VWT is the only AWE we studied which is completely free. It includes a two-tiered system of members and non-members, both tiers are free. They limit the word count to 1000 words for non-members and 3000 for members. Conversely, MI Write, WTL, and Criterion are all fully paywalled, providing no free option. They also happen to all target academic audiences specifically, and all three must be purchased through a school. Outwrite, Grammarly, Paper Rater, and PWA all provide tiered options allowing for free use with limited features or paid use with additional features. Additionally, PWA is the only one of the services which offers a lifetime purchase option. For each service which provides at least one free option, listed in Table 3 above, users can access the software immediately, though some require users to sign in. Conversely, MI Write, WTL, and Criterion do not provide any way to view or interact with their interface on their websites. Only MI Write provides an option to request a demonstration. This means that users have limited options for testing the software, and no option in the case of WTL and Criterion, further obfuscating and black-boxing the algorithm. This obfuscation allows fully paywalled programs, such as these, to control the narrative of how their software is perceived by potential users. Since users cannot create their own narratives based on their direct experiences without the influence of the creators, the algorithms are further black-boxed. In the process, the creators perform a perceived transparency while limiting independent access to the AWE.
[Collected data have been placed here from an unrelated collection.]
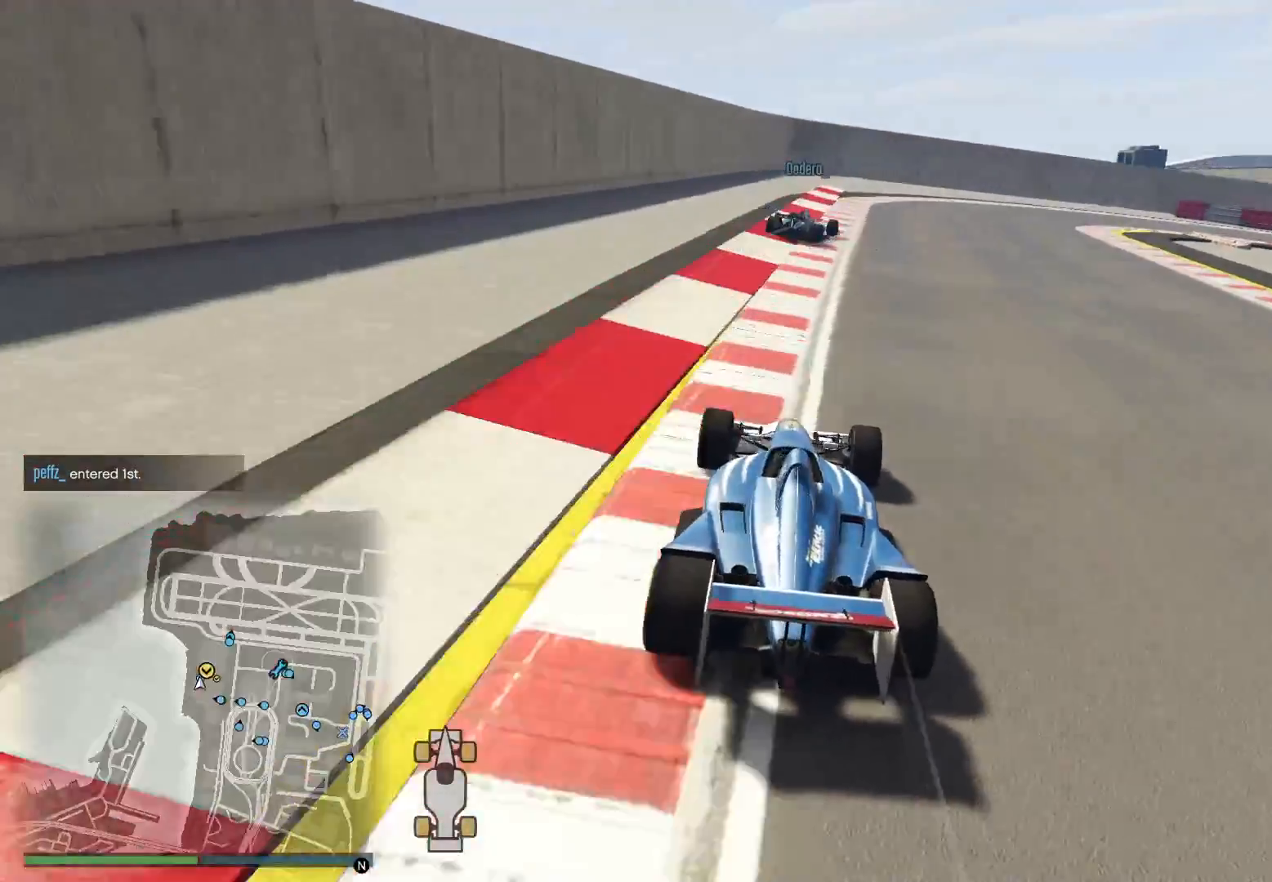
{"dt_ms": 500, "buttons": ["R2"], "left_stick": "right", "right_stick": "down-right", "events": [[183, "left_stick", "right"]]}
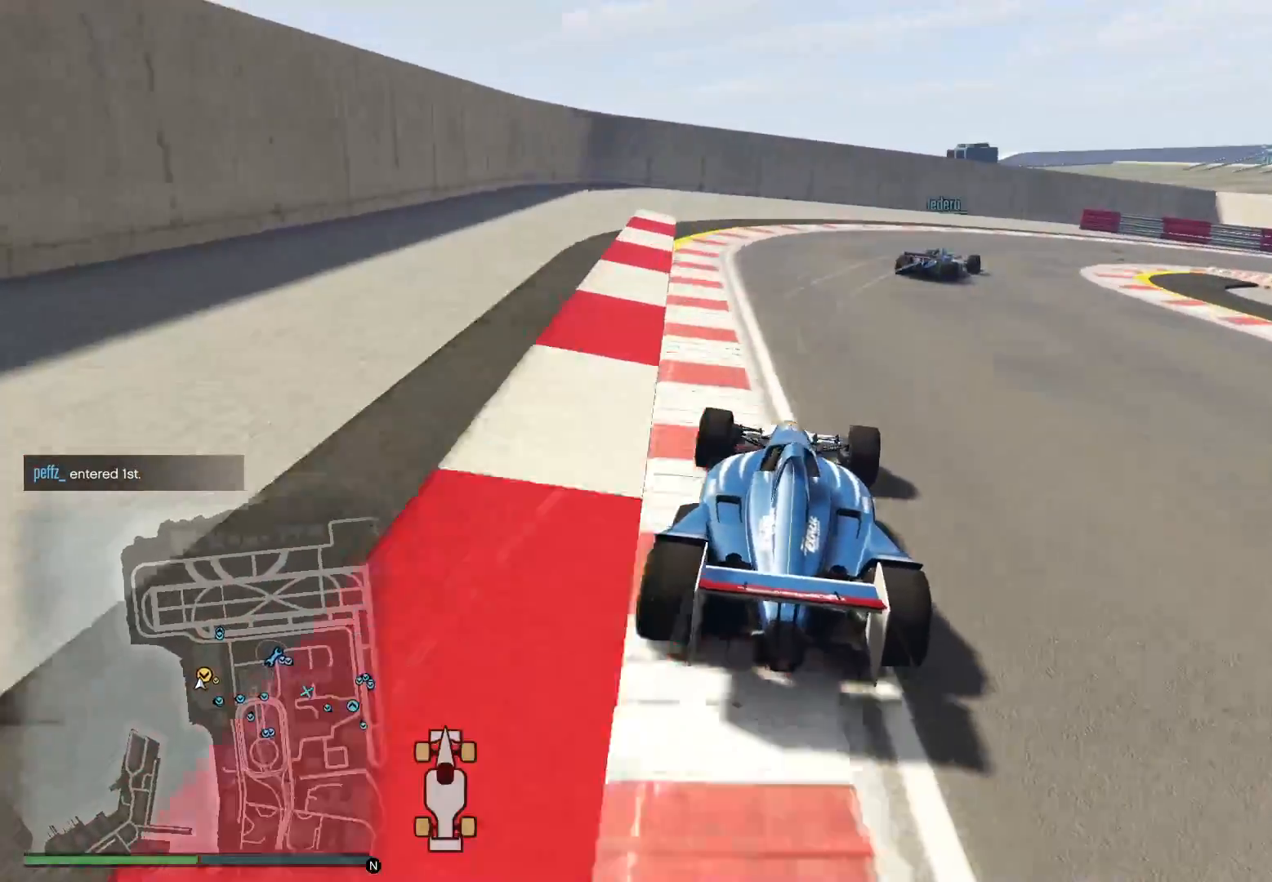
{"dt_ms": 500, "buttons": ["L2"], "left_stick": "right", "right_stick": "down-right", "events": [[50, "L2", "down"], [83, "R2", "up"]]}
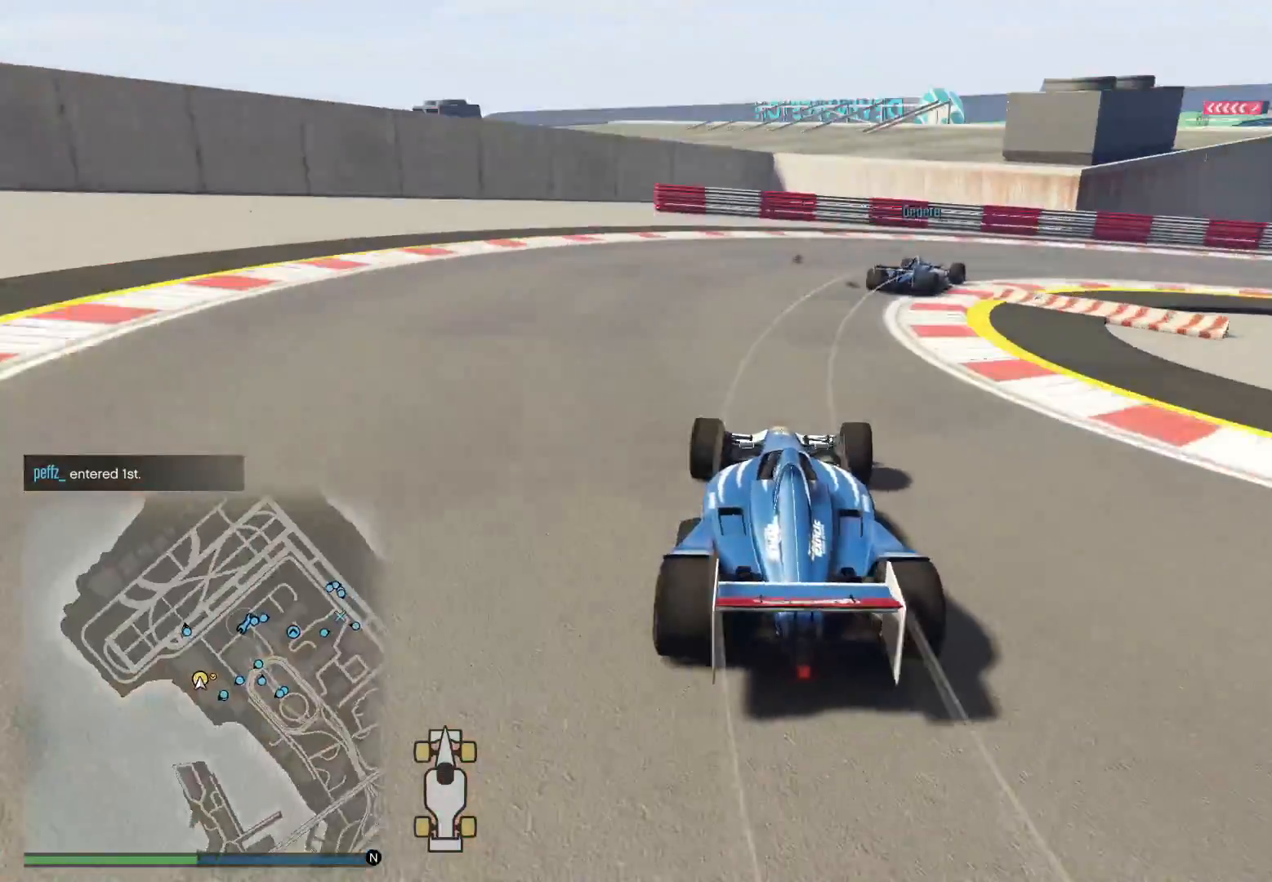
{"dt_ms": 1000, "buttons": ["R2"], "left_stick": "right", "right_stick": "down-right", "events": [[250, "L2", "up"], [350, "R2", "down"], [367, "right_stick", "right"], [767, "right_stick", "down-right"]]}
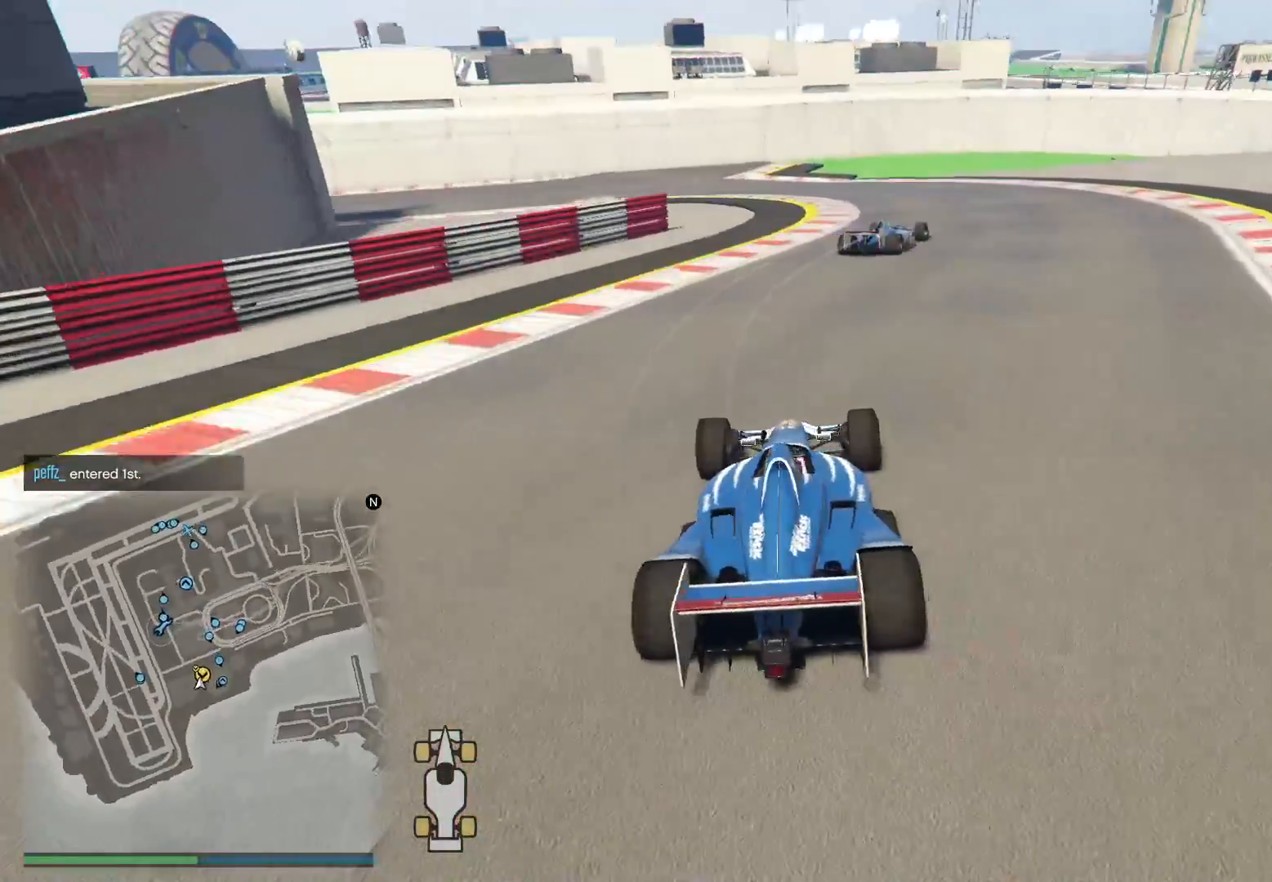
{"dt_ms": 500, "buttons": ["R2"], "left_stick": "down-left", "right_stick": "down-left", "events": [[117, "right_stick", "down"], [267, "left_stick", "center"], [433, "left_stick", "down-left"], [433, "right_stick", "down-left"]]}
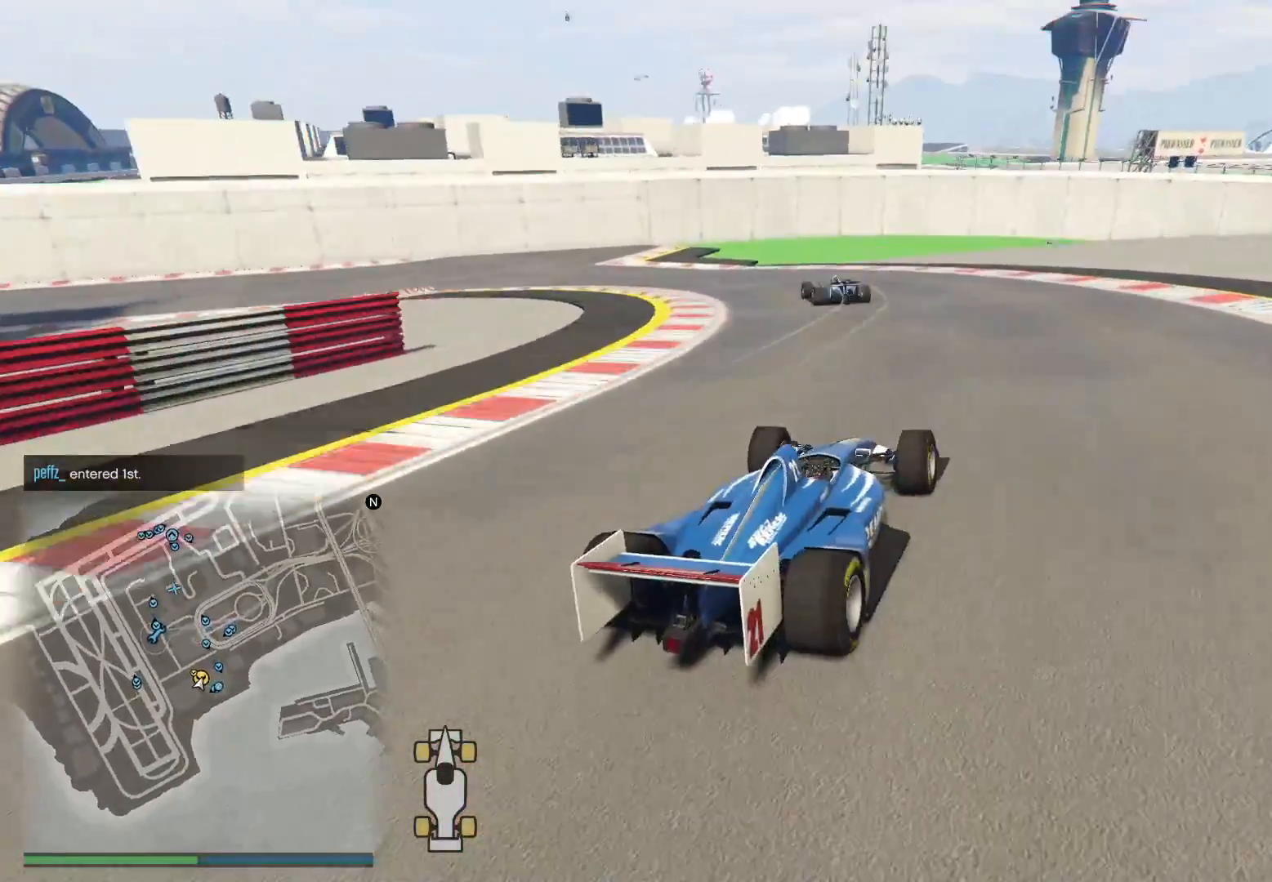
{"dt_ms": 500, "buttons": ["R2"], "left_stick": "down-left", "right_stick": "down-left", "events": []}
In the tiered payment systems, certain features are restricted to paying customers only, such as "Plagiarism" checks. All four of the tiered AWE provide "Plagiarism" as a service, but not for free. Outwrite and Grammarly provide "Plagiarism" checks to paying customers while Paper Rater and PWA provide users with tokens they can use to check, with paying tiers receiving a certain number of tokens to start and free users paying for tokens when needed. Many of the features provided for paid tiers alone were focused on higher level writing concerns, like "Tone Suggestions" for Grammarly and "Sentence Rewriting" for Outwrite.
Discussion
As we stated previously, AWE mediates student and instructor activity (Huang & Wilson, 2021; Wilson et al., 2021). As such, it is vital to document the functions and affordances of AWE, so that we can utilize AWE to its fullest potential, while addressing the issues these technologies might create. Even if the functions and affordances change, our themes highlight the inconsistency and black-boxing in the creation of Automated Writing Evaluation Programs.
We found that black-boxing occurs through inconsistent features, such that users cannot compare across programs or expect two programs to provide consistent feedback to the same input. The programs studied also made use of undefined terms, classified here as jargon, which limited a user's ability to understand the feedback they are given, even as the AWE may appear to explain its output. Finally, the programs' use of tiered subscription services limits testing prior to use, further black-boxing the AWE.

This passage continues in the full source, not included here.